2. The robot according to claim 1, characterized in that, The robot joint (10) has a first side and a second side that are angled or parallel to each other. The first sides of the robot joint (10) are arranged opposite to each other, and the end of the wire harness (20) passes through the second side.
3. The robot according to claim 1, characterized in that, In two adjacent wire harnesses (20), one end of each wire harness (20) is located on the same side of the robot joint (10) and is connected via the connector (30).
4. The robot according to claim 3, characterized in that, Both ends of the wire harness (20) are provided with connectors (30). In two adjacent wire harnesses (20), the connector (30) at one end of one wire harness (20) is connected to the connector (30) at one end of the other wire harness (20).
5. The robot according to claim 3, characterized in that, Both ends of the wire harness (20) are provided with connectors (30). The robot also includes multiple circuit boards. In two adjacent wire harnesses (20), the connector (30) at one end of one wire harness (20) is connected to the connector (30) at one end of the other wire harness (20) through the circuit boards.
6. The robot according to claim 1, characterized in that, The robot also includes an intermediate tube wall (40), which is located between two adjacent robot joints (10) and is hollow. The wire harness (20) passes through the interior of the intermediate tube wall (40).
7. The robot according to claim 1, characterized in that, The robot joints (10) are sequentially connected to form a joint assembly. The robot also includes a base (50) and an end structure (60). The base (50) and the end structure (60) are located at both ends of the joint assembly. The wiring harness (20) passes through the base (50) and the end structure (60). The robot joints (10) at both ends of the joint assembly are connected to the base (50) and the end structure (60) respectively through different wiring harnesses (20).

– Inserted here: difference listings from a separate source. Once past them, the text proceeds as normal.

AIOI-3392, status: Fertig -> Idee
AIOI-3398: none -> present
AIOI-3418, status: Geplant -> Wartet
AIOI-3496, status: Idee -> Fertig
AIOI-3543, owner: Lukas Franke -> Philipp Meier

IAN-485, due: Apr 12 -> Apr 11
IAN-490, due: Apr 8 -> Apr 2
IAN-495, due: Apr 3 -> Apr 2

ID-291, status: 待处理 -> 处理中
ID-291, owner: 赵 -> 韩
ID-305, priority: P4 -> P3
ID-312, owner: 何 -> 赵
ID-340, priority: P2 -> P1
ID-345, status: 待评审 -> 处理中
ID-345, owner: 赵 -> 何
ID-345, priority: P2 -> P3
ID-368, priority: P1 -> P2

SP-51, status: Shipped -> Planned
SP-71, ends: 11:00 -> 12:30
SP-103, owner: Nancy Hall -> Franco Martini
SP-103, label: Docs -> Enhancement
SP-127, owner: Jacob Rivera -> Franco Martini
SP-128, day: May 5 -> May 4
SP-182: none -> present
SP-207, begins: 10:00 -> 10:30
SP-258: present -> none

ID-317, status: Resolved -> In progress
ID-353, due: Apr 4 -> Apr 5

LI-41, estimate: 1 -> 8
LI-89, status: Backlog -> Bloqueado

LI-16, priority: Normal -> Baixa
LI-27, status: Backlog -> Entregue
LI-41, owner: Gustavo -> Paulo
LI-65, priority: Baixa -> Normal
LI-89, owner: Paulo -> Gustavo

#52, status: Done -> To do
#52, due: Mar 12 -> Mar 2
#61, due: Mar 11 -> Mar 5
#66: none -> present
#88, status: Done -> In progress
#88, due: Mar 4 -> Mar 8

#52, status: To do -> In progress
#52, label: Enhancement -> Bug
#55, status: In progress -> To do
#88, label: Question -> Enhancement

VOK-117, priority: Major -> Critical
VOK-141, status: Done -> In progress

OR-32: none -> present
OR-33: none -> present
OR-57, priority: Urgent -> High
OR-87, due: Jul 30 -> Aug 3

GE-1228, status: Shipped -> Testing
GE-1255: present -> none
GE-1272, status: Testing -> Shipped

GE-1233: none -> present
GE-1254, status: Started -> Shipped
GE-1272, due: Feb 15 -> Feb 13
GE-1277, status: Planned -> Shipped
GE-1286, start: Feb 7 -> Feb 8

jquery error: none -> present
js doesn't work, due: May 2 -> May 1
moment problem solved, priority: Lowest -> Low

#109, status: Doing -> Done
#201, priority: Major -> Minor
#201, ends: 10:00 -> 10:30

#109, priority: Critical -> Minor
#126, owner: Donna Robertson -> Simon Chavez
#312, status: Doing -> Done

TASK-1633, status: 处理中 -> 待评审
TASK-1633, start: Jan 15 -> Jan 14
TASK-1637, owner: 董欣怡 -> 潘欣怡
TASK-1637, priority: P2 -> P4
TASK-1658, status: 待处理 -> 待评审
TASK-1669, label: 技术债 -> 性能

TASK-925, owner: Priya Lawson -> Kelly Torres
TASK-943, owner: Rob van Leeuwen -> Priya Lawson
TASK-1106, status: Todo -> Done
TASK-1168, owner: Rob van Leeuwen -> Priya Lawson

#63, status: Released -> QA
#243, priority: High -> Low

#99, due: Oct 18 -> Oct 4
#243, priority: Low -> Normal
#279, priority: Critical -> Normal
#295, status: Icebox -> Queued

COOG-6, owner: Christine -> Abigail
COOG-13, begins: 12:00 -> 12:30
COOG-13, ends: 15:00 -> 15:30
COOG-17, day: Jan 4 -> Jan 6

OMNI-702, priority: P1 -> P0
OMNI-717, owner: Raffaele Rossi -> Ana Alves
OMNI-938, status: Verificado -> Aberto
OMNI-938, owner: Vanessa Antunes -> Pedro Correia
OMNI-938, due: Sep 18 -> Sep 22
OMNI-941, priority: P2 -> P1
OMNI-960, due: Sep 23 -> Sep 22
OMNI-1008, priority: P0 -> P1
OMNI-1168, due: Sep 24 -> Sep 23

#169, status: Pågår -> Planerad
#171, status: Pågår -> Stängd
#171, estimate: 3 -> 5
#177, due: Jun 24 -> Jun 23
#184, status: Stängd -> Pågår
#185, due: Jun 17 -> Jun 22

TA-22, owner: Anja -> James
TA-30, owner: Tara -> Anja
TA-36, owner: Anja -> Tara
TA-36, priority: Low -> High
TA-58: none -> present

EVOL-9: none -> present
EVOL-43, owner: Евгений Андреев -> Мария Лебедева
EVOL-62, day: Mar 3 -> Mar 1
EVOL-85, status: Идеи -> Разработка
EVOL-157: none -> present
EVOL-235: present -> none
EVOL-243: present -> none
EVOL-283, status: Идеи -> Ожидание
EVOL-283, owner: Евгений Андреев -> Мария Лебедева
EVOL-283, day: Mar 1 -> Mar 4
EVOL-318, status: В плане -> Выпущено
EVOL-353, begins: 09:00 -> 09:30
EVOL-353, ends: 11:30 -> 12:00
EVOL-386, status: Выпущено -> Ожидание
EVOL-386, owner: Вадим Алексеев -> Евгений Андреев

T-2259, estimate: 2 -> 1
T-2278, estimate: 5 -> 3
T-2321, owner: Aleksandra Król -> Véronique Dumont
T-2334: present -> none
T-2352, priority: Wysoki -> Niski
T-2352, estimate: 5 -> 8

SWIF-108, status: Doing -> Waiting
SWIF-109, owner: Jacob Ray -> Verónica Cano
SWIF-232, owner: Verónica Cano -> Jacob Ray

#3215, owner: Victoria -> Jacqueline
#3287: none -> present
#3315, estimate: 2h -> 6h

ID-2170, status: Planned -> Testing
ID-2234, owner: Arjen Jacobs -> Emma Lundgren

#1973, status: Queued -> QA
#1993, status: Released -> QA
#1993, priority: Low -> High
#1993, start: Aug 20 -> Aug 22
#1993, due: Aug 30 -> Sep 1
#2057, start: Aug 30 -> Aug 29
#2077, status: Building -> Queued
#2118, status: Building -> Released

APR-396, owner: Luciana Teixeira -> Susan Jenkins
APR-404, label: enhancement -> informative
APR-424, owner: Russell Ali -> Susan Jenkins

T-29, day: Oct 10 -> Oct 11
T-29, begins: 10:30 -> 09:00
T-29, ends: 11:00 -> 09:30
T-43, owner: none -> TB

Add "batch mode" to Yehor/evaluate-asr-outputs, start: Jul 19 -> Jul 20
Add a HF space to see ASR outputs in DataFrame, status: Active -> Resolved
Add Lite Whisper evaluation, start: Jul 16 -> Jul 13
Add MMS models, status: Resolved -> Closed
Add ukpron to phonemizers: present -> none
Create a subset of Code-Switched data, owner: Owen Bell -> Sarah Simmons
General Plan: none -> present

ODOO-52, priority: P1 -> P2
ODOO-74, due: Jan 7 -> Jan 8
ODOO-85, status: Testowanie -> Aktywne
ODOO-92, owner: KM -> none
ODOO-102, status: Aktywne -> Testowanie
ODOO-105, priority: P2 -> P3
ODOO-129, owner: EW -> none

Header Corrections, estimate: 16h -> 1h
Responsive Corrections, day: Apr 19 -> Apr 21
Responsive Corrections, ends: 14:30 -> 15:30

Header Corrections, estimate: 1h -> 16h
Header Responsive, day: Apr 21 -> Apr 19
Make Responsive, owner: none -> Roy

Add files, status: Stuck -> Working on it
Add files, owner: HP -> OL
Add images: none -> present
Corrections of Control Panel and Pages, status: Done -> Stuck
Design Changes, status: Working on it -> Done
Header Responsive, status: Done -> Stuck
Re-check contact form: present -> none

8. The robot according to any one of claims 1 to 7, characterized in that, The connector (30) includes: A connecting body (31) for connecting to the wire harness (20) or to another connecting body (31) of the connector (30); A shielding cover (32) is disposed on the outer periphery of the connecting body (31) for shielding electromagnetic signals.
9. The robot according to claim 8, characterized in that, The connector (30) also includes a wire clamp (33) located on the outer periphery of the shield (32) and the connecting body (31) and used to fix the wire harness (20).
10. The robot according to any one of claims 1 to 7, characterized in that, The wire harness (20) includes: A cable for transmitting signals, the two ends of which are respectively connected to the connector (30); A shielding layer is fitted over the outer periphery of the cable to shield electromagnetic signals.